*WHAT IS REQUIRED*: Arrange every line of the data below as a JSON list of strings, with one string per line and no entries for blank lines.

*MATERIAL TO PROCESS*:

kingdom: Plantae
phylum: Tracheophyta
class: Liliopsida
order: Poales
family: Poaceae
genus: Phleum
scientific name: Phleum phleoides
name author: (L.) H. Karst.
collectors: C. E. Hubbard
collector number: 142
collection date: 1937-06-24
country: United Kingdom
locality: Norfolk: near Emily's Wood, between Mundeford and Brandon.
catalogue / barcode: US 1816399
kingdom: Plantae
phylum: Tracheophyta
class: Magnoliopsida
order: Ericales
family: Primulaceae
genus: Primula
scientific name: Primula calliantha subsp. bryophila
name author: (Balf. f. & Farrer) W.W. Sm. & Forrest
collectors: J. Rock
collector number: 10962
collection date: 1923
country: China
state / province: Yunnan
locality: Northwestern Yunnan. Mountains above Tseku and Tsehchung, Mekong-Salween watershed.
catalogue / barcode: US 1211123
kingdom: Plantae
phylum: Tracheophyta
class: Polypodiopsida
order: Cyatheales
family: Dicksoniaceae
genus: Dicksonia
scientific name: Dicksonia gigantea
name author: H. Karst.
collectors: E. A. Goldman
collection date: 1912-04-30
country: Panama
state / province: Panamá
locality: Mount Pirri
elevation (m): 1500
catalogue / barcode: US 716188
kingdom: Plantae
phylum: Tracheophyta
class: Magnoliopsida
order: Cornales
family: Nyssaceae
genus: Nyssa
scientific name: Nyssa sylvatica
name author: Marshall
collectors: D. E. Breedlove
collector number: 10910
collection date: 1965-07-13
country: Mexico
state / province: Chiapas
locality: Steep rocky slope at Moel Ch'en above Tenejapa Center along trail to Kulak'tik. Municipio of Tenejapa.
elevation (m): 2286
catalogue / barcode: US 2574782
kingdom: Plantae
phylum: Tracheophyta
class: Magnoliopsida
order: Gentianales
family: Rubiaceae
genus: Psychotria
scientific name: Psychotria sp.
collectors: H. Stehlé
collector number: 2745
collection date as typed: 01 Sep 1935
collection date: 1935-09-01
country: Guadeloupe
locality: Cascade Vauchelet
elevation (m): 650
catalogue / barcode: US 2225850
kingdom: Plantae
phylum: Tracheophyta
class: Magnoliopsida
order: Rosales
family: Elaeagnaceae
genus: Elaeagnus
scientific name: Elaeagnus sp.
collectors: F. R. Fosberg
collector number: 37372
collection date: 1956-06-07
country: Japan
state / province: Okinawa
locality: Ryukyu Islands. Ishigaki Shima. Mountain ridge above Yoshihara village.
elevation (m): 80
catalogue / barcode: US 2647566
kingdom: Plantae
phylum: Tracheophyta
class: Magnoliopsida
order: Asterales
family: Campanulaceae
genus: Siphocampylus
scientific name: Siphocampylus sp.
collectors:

*WRITTEN ANSWER*:
[
  "kingdom: Plantae",
  "phylum: Tracheophyta",
  "class: Liliopsida",
  "order: Poales",
  "family: Poaceae",
  "genus: Phleum",
  "scientific name: Phleum phleoides",
  "name author: (L.) H. Karst.",
  "collectors: C. E. Hubbard",
  "collector number: 142",
  "collection date: 1937-06-24",
  "country: United Kingdom",
  "locality: Norfolk: near Emily's Wood, between Mundeford and Brandon.",
  "catalogue / barcode: US 1816399",
  "kingdom: Plantae",
  "phylum: Tracheophyta",
  "class: Magnoliopsida",
  "order: Ericales",
  "family: Primulaceae",
  "genus: Primula",
  "scientific name: Primula calliantha subsp. bryophila",
  "name author: (Balf. f. & Farrer) W.W. Sm. & Forrest",
  "collectors: J. Rock",
  "collector number: 10962",
  "collection date: 1923",
  "country: China",
  "state / province: Yunnan",
  "locality: Northwestern Yunnan. Mountains above Tseku and Tsehchung, Mekong-Salween watershed.",
  "catalogue / barcode: US 1211123",
  "kingdom: Plantae",
  "phylum: Tracheophyta",
  "class: Polypodiopsida",
  "order: Cyatheales",
  "family: Dicksoniaceae",
  "genus: Dicksonia",
  "scientific name: Dicksonia gigantea",
  "name author: H. Karst.",
  "collectors: E. A. Goldman",
  "collection date: 1912-04-30",
  "country: Panama",
  "state / province: Panamá",
  "locality: Mount Pirri",
  "elevation (m): 1500",
  "catalogue / barcode: US 716188",
  "kingdom: Plantae",
  "phylum: Tracheophyta",
  "class: Magnoliopsida",
  "order: Cornales",
  "family: Nyssaceae",
  "genus: Nyssa",
  "scientific name: Nyssa sylvatica",
  "name author: Marshall",
  "collectors: D. E. Breedlove",
  "collector number: 10910",
  "collection date: 1965-07-13",
  "country: Mexico",
  "state / province: Chiapas",
  "locality: Steep rocky slope at Moel Ch'en above Tenejapa Center along trail to Kulak'tik. Municipio of Tenejapa.",
  "elevation (m): 2286",
  "catalogue / barcode: US 2574782",
  "kingdom: Plantae",
  "phylum: Tracheophyta",
  "class: Magnoliopsida",
  "order: Gentianales",
  "family: Rubiaceae",
  "genus: Psychotria",
  "scientific name: Psychotria sp.",
  "collectors: H. Stehlé",
  "collector number: 2745",
  "collection date as typed: 01 Sep 1935",
  "collection date: 1935-09-01",
  "country: Guadeloupe",
  "locality: Cascade Vauchelet",
  "elevation (m): 650",
  "catalogue / barcode: US 2225850",
  "kingdom: Plantae",
  "phylum: Tracheophyta",
  "class: Magnoliopsida",
  "order: Rosales",
  "family: Elaeagnaceae",
  "genus: Elaeagnus",
  "scientific name: Elaeagnus sp.",
  "collectors: F. R. Fosberg",
  "collector number: 37372",
  "collection date: 1956-06-07",
  "country: Japan",
  "state / province: Okinawa",
  "locality: Ryukyu Islands. Ishigaki Shima. Mountain ridge above Yoshihara village.",
  "elevation (m): 80",
  "catalogue / barcode: US 2647566",
  "kingdom: Plantae",
  "phylum: Tracheophyta",
  "class: Magnoliopsida",
  "order: Asterales",
  "family: Campanulaceae",
  "genus: Siphocampylus",
  "scientific name: Siphocampylus sp.",
  "collectors:"
]